WRITTEN PROBLEM A
In the records below, copy out the lines from the line with "Rendered at 1500 by 1125 pixels." to the line with "picture [180, 949, 477, 1063]", both included, keeping each one unchanged.

### TEXT EXCERPT ###

Checksum calculation on your NICs can offload the calculation and validation of the TCP and UDP checksums as well as the IPv4 and IPv6 adapters. This feature should be available and activated on all used network adapters with Hyper-V.

When using network traffic encryption with IPSec, you should use the IPSec offload; otherwise, you will see a 20-30 percent performance hit on your Hyper-V CPUs. However, you should use IPSec only when the security standards of your company tell you to, unless you leave them disabled.

Jumbo frames are another great option to boost network traffic; however, they need end-to-end configuration to work properly. On the physical NICs of the Hyper-V host, configure jumbo frames according to the packet size. The recommendation for most Intel NICs, for example, is an MTU of 9014 bytes. While jumbo frames don't need any configuration on the Hyper-V vSwitch, they need to be configured on the physical switch port as well as on the guest OS NIC. After configuration, you can test your configuration easily using the ping command with huge packet sizes:

ping -f -l 8500 192.168.1.10

It's best practice to enable jumbo frames if they are supported by all parts of the chain. It is also compatible with most of the Hyper-V networking features such as RSS, and I highly recommend that you enable it when using ISCSI storage as well.

There are other offloading features, such as Receive-Segment Coalescing (RSC), that reduce the number of IP headers; however, they do not bring any more notable performance benefits to Hyper-V VMs and are therefore not explained further. Moreover, this offloading feature is not supported in Switch Embedded Teaming.

For additional details on these features or other advanced Hyper-V network-related performance tunings, visit the network section of Windows Server Performance Tuning Guidelines found at http://bit.ly/1rNpTkR.

Using IPv6 with Hyper-V

Another common question is about the use of the modern IP protocol, IPv6. It is enabled by default on Windows Server 2016 with Hyper-V, and you better leave it this way. The entire Windows development is done and tested with IPv6 enabled. There can be unforeseen problems occurring after disabling IPv6.

However, if your network standard dictates that you disable IPv6, it can be done on the Hyper-V host as well on the VMs. If you decide to disable IPv6, do it only in the registry. We will add the corresponding registry key via PowerShell:

New-ItemProperty "HKLM:\SYSTEM\CurrentControlSet\Services\Tcpip6\Parameters" -
    Name "DisabledComponents" -Value 0xffffffff -PropertyType "DWord"

Then, reboot the system. Don't use any other method to disable IPv6, such as unchecking the checkbox in the TCP IP properties of the network card; I've seen problems occurring after that.

I have seen many customers disabling IPv6 via the registry, and some of them had issues with other roles such as Windows Server RRAS. However, I have not seen a single customer experiencing problems with the Hyper-V role with a registry-disabled IPv6. So, you are fine until now with this configuration, but it's still not recommended by Microsoft.

### ENTRIES ###

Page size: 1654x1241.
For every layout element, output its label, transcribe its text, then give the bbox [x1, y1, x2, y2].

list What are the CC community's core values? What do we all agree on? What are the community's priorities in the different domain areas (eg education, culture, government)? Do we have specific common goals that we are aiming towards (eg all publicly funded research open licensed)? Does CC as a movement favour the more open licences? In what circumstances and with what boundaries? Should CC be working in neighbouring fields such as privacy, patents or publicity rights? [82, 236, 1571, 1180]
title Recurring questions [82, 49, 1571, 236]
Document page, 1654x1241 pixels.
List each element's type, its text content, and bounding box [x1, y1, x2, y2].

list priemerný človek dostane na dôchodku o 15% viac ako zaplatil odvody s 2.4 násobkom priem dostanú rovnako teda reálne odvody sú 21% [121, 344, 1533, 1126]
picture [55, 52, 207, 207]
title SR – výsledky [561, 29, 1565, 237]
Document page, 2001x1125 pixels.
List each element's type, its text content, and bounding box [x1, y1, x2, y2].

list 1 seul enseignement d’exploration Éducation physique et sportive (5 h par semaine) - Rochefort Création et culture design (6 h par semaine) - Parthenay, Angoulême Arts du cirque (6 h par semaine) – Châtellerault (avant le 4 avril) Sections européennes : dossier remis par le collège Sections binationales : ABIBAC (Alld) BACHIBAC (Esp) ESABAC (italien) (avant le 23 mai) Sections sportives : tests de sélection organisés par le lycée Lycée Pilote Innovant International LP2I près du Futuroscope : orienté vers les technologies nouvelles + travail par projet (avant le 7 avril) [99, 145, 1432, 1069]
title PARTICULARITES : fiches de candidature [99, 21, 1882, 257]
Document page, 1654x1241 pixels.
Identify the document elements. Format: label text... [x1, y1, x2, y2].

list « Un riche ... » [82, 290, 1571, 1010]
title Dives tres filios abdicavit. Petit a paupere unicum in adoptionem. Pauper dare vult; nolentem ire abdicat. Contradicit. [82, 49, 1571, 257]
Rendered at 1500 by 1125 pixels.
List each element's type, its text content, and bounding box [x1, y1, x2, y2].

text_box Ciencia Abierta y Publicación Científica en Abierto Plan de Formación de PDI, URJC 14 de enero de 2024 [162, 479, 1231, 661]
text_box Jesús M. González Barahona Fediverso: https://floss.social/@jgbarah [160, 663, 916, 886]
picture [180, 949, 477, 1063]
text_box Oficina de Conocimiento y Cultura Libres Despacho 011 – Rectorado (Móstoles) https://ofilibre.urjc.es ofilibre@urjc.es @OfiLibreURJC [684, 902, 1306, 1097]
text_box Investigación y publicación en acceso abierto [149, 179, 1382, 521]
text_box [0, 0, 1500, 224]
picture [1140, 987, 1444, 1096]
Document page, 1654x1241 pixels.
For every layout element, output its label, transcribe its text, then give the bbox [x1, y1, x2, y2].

###

WRITTEN PROBLEM B
Write the next part of the Hyper-V networking text, starting right after its last sentence.

WRITTEN REPLY A
Rendered at 1500 by 1125 pixels.
List each element's type, its text content, and bounding box [x1, y1, x2, y2].

text_box Ciencia Abierta y Publicación Científica en Abierto Plan de Formación de PDI, URJC 14 de enero de 2024 [162, 479, 1231, 661]
text_box Jesús M. González Barahona Fediverso: https://floss.social/@jgbarah [160, 663, 916, 886]
picture [180, 949, 477, 1063]

WRITTEN REPLY B
Storage tuning options

In the earlier chapters, you got an overview of the great storage options possible with Hyper-V. Let's now focus on some additional performance tuning for storage. You have seen how dynamically expanding hard disks are a great option for flexibility, especially in combination with thin provisioning, which is supported by Hyper-V on a software-based and hardware-based level. Hyper-V has some special features for the other way around, then data gets deleted. It is important to let the storage subsystem know that the blocks occupied previously are now ready for reuse. If this did not happen, the physical storage system would consider itself full of data, while on a logical level, it would be half empty. In a worst-case situation, you will be unable to write to a nonfull drive. Windows Server with Hyper-V uses standardized Trim and Unmap functions.

They are enabled by default and don't need any configuration, but you should make sure that your used storage is capable of working with the Trim/Unmap functions to maximize storage efficiency. Only Hyper-V-SCSI, an enlightened IDE, and virtual FC controllers allow the unmap command from the guest to reach the host virtual-storage stack. On the virtual hard disks, only virtual disks formatted as VHDX support unmap commands from the guest. This is another reason to use VHDX files. If you are working with generation 1 VMs, make sure that you use a small IDE-attached system partition and a VHDX file on a SCSI controller for data and applications.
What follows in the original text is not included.